:: Alıntı Metin ::
────────

Sadece Türkiye’deki vatandaşlarına değil…

Tüm İslam dünyasının vatandaşlığını, kardeşliğini kabul ederek, ona sayeban olmak istiyorsa gerçekten kendisiyle gurur duymalıyız.

Teşekkür etmeliyiz…

Canla, başla kendisini desteklemeliyiz ve etrafında kenetlenmeliyiz.

Zira onun davası, bize göre apayrı bir davadır.

Ama ne yazık ki Türkiye’nin mülevves (kirli) siyaseti, Sayın Erdoğan’ı yıpratma çabası içerisindedir.

Zira etrafında onu dinleyen yakın bir çevre bile, görüyoruz ki, "dünya menfaati" için zamanı gelip, sırt çeviriyor.

Demek bu işin içinde bir rant varlığı söz konusudur.

Yoksa Cumhuriyet tarihimizde gelip giden siyasi liderler arasında kim olursa olsun, ister sağ, ister sol, isterse inanmamış insanlar olsun…

Erdoğan’ın göstermiş olduğu mahareti ve cesareti kimse gösterememiştir.

Taşıyamamıştır.

Erdoğan’ın istediği tek bir hakikat var, ulaşmak istediği tek bir hedef var…

O da İslam birliği ve kardeşliğidir.

────────

:: Kayıtlı Veriler ::
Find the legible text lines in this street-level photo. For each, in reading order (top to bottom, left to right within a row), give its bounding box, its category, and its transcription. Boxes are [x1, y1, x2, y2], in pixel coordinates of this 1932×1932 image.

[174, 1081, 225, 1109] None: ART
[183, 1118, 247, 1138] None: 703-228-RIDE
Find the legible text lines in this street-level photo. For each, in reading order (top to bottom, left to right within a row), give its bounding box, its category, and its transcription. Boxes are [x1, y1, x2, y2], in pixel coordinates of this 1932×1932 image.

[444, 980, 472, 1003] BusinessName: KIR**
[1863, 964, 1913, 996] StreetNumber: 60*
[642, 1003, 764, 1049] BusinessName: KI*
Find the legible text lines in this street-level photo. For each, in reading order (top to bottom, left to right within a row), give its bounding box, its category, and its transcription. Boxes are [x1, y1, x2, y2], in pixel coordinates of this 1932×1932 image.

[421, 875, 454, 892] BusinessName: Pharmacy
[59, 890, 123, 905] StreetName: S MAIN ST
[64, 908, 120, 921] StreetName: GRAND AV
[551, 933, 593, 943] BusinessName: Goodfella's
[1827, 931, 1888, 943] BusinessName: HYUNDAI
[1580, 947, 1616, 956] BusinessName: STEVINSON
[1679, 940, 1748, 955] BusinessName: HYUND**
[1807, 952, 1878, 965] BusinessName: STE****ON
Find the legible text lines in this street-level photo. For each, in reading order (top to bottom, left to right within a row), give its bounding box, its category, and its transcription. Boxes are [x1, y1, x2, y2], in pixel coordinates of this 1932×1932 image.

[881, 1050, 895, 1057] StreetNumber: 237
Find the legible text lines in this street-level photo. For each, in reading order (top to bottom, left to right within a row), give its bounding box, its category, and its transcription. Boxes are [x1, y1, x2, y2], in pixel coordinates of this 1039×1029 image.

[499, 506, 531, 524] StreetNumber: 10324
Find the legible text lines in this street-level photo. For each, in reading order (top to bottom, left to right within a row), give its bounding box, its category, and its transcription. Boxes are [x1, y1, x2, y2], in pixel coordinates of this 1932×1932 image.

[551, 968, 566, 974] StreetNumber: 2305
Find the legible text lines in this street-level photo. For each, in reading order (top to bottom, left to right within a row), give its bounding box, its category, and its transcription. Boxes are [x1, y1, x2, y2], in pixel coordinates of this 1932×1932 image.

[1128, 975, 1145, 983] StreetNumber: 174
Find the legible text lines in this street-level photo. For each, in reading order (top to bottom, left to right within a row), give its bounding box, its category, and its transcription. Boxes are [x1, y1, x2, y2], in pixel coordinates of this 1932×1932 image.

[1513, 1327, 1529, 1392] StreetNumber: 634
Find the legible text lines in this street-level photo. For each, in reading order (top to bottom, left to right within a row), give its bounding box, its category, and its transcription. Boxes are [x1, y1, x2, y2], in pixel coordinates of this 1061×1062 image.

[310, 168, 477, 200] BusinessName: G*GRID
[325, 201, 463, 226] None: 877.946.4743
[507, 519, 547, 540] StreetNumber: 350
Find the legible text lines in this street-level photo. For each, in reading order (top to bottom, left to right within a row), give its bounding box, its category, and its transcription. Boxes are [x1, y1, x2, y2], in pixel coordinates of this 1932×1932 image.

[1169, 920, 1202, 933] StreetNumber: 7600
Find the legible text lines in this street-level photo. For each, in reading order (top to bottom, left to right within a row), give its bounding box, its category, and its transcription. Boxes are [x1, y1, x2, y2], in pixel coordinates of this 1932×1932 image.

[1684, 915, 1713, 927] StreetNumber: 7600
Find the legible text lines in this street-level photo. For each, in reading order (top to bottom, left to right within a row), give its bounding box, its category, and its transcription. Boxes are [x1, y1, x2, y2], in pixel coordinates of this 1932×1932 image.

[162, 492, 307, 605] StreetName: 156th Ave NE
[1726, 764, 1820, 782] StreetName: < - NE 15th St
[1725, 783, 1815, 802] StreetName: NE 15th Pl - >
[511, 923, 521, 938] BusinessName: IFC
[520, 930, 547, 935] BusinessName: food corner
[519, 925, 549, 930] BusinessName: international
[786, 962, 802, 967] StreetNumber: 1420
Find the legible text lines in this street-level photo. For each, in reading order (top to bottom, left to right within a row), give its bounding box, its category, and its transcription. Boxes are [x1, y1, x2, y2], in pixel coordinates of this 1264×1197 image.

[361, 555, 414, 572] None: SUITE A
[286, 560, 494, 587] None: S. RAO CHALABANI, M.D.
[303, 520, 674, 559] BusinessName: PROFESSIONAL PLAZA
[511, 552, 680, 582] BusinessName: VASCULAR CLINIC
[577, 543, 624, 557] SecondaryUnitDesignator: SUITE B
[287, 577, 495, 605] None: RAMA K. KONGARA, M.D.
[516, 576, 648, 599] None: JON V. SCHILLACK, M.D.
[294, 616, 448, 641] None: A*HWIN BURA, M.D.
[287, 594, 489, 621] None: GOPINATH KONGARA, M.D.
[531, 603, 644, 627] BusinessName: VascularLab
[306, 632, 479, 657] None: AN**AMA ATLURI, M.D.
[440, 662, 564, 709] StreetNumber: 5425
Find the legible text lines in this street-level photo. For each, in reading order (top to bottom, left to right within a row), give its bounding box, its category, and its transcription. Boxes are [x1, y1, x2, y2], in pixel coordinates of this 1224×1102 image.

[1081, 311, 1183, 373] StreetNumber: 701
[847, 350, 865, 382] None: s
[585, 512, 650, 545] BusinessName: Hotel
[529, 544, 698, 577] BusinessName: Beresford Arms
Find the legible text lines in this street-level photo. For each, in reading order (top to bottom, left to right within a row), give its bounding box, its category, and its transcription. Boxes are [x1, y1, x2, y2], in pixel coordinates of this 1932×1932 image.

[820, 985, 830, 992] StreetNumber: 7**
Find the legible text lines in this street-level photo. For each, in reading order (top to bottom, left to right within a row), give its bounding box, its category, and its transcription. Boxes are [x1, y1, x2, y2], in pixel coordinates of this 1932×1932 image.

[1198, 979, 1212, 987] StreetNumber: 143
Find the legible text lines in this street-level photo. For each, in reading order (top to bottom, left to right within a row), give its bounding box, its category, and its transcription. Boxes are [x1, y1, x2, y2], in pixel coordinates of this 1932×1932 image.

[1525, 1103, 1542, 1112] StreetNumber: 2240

────────

:: Yapılacak İşler ::
1. Alıntı metne göre aşağıdaki soruları cevaplayın.
(a) Türkiye'nin siyaseti nasıl nitelendiriliyor ve bu siyaset Sayın Erdoğan'a karşı hangi çaba içinde?
(b) Erdoğan'ın etrafındaki yakın çevre ne için sırt çeviriyor?
(c) Erdoğan'ın ulaşmak istediği tek hedef nedir?
2. Aşağıdaki ifadelerin alıntı metinle uyuşup uyuşmadığını belirtin. Her cevabı evet ya da hayır olarak verin ve belirleyici sözleri metinden aynen alıntılayın.
(a) Cumhuriyet tarihindeki bazı liderler de Erdoğan'ınki kadar cesaret göstermiştir.
(b) Metin, Erdoğan'ın davasını apayrı bir dava olarak görür.
(c) Metne göre Erdoğan'a destek olunmalı ve etrafında kenetlenilmelidir.
Bu veriler başka bir kaynaktan alınmıştır.

:: Yazılı Cevaplar ::
1.
(a) Mülevves (kirli) olarak nitelendiriliyor ve Sayın Erdoğan'ı yıpratma çabası içinde.
(b) Dünya menfaati için sırt çeviriyor.
(c) İslam birliği ve kardeşliği.

2.
(a) Hayır: "Erdoğan’ın göstermiş olduğu mahareti ve cesareti kimse gösterememiştir."
(b) Evet: "Zira onun davası, bize göre apayrı bir davadır."
(c) Evet: "Canla, başla kendisini desteklemeliyiz ve etrafında kenetlenmeliyiz."